En termes de communication, les partenariats avec les chaînes de restaurant restent incontournables pour toucher le grand public. Cela permet de faire goûter nos produits au plus grand nombre. Nous sommes référencés au national chez Burger King, qui utilise notre bacon dans plusieurs de ses recettes végétariennes. Pour accompagner notre lancement au Royaume-Uni, ils ont décidé d’imprimer et d’afficher des pancartes devant une enseigne d’une marque concurrente de restauration rapide : « Désolée, Ronald, c’est La Vie ! » Un succès fou qui a permis aux consommateurs d’essayer nos produits, avant de les acheter en grande surface.
Quel est le rôle des distributeurs dans le processus d’adoption de ces produits ?
Favoriser leur accessibilité, que ce soit leur disponibilité en rayon ou en matière de prix. Ces deux dernières années, que dire de certains distributeurs dont l’étiquette a affiché une hausse de 48 %, à mille lieux de l’évolution de nos propres prix ? En tant que fournisseur, nous pouvons communiquer un prix de vente conseillé mais n’avons aucun pouvoir décisionnaire sur le prix de vente en rayon. Il est du ressort des distributeurs d’afficher des prix raisonnables.
Comment La Vie peut-elle aider les consommateurs à s’y retrouver entre les différentes appellations ?
Le consommateur peut s’y perdre. Pour preuve, la sortie d’un décret empêchant les marques produisant des substituts à la viande d’utiliser des dénominations liées à cette dernière. Pourtant, c’est quand même plus simple de parler de bacon végétal que de « rectangle rose que l’on peut frire » ! Aussi avons-nous réussi à faire suspendre ce décret… Il y a néanmoins un enjeu d’éducation quant aux termes désignant les substituts à la viande, que ce soit pour savoir où placer le produit en rayon ou concernant la santé de tous. Concernant les produits à base de plantes, pas de confusion possible, à partir du moment où le mot végétal apparaît.
Vous dites que cela soulève certaines questions pour d’autres catégories ?
Oui : Où certaines mentions doivent-elles être apposées ? Quid du jour où les produits à base végétale seront mélangés à un produit d’origine animale — ce que l’on commence à voir avec certaines alternatives au fromage, par exemple ? Comment faire la différence ? Il importe de pouvoir se référer à une base de dénomination fiable, via des labels par exemple.
Avez-vous des pistes pour favoriser l’éducation des consommateurs sur ces sujets ?

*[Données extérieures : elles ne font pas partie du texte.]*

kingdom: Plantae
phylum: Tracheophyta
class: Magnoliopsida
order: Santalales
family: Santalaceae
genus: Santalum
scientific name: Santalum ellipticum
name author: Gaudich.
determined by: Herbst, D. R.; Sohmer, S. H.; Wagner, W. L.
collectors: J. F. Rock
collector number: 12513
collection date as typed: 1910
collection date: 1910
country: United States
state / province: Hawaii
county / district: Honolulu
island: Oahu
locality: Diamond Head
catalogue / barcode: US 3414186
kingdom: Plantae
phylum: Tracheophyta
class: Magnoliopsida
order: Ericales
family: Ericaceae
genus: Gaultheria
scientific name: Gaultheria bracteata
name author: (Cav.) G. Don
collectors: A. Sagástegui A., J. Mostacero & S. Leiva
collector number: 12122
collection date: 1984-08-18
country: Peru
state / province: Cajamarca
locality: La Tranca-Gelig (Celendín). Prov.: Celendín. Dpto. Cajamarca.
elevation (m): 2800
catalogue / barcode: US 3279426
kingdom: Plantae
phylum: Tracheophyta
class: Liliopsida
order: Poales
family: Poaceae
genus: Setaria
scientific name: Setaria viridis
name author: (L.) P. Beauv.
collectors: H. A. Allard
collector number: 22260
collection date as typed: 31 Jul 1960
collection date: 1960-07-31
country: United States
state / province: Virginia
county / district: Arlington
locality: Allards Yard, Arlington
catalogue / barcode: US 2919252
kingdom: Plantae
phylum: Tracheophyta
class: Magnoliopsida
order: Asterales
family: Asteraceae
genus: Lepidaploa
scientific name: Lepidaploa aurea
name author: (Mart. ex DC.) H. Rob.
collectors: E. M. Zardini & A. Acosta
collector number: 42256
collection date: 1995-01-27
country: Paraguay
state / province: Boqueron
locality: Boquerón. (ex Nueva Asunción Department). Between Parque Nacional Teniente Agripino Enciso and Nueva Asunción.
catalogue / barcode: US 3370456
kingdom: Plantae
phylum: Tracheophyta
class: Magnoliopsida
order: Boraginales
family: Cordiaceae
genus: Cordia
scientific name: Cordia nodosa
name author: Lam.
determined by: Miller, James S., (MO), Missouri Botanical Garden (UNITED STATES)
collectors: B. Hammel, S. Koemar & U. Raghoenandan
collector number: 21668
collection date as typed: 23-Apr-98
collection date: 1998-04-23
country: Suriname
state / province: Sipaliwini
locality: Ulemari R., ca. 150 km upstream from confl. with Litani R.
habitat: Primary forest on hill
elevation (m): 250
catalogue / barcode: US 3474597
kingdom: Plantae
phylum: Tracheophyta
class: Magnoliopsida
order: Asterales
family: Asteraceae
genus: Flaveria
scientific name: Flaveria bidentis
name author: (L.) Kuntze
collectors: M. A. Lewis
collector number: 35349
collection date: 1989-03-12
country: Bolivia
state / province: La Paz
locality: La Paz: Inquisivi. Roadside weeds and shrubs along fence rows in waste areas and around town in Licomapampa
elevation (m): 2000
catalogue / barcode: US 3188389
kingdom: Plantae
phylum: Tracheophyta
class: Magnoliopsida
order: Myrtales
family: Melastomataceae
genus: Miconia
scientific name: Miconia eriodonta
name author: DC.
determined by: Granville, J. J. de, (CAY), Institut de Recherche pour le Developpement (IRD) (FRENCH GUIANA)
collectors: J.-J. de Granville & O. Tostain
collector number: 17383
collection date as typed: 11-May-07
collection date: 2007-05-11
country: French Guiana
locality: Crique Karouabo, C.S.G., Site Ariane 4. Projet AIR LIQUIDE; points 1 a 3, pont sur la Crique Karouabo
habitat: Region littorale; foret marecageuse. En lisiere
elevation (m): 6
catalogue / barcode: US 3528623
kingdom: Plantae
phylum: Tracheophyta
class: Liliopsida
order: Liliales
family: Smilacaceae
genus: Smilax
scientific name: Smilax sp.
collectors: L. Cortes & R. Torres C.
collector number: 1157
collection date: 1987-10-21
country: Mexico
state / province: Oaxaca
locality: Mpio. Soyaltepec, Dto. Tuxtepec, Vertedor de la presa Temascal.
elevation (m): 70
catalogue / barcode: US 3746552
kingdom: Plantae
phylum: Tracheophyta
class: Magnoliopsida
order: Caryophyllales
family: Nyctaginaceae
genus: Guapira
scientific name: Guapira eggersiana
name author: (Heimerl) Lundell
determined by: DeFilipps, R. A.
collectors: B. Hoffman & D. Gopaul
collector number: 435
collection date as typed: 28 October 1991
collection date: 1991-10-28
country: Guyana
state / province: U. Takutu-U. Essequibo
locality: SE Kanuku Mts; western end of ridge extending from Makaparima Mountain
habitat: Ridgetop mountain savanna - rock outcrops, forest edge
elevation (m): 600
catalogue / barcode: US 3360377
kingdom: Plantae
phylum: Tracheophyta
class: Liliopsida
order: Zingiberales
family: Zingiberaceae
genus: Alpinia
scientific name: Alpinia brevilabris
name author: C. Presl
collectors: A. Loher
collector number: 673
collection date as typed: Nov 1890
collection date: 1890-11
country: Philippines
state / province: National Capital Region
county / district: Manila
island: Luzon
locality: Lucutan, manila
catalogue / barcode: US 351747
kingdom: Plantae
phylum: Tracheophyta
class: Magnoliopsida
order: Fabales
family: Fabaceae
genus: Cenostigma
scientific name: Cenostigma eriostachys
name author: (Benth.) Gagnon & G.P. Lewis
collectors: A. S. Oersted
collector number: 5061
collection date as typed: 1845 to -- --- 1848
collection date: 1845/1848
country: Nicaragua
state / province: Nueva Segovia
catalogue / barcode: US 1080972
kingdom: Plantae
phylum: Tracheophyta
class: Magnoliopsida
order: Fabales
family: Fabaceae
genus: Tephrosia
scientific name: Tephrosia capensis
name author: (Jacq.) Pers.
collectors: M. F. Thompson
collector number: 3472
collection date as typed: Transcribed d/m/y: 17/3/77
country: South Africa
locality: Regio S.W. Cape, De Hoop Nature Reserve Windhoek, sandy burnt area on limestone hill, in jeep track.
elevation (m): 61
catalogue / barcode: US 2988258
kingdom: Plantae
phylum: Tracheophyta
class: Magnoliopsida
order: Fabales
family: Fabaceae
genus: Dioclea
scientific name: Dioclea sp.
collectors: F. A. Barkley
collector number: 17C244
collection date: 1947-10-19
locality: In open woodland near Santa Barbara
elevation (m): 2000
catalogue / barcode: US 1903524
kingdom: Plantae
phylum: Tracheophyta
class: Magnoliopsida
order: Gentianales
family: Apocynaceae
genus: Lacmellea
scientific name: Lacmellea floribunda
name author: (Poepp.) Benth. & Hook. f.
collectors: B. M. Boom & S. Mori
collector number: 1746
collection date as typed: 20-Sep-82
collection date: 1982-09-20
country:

Il importe d’expliquer au consommateur quels sont les bénéfices associés à la consommation de viande végétale par rapport à la viande animale — préservation de la planète et protection de notre santé obligent. Avant tout, nous voulons nous adresser à ceux qui aiment la viande mais préfèrent la vie, la santé et la planète !
NDLR : cet article est le quatrième d’une série basée sur les enseignements de l’événement Future of Food « Les protéines alternatives vont-elles sauver le monde ? » organisé par EY Fabernovel début juillet dans le cadre des activités de son lab EY dédié à la durabilité.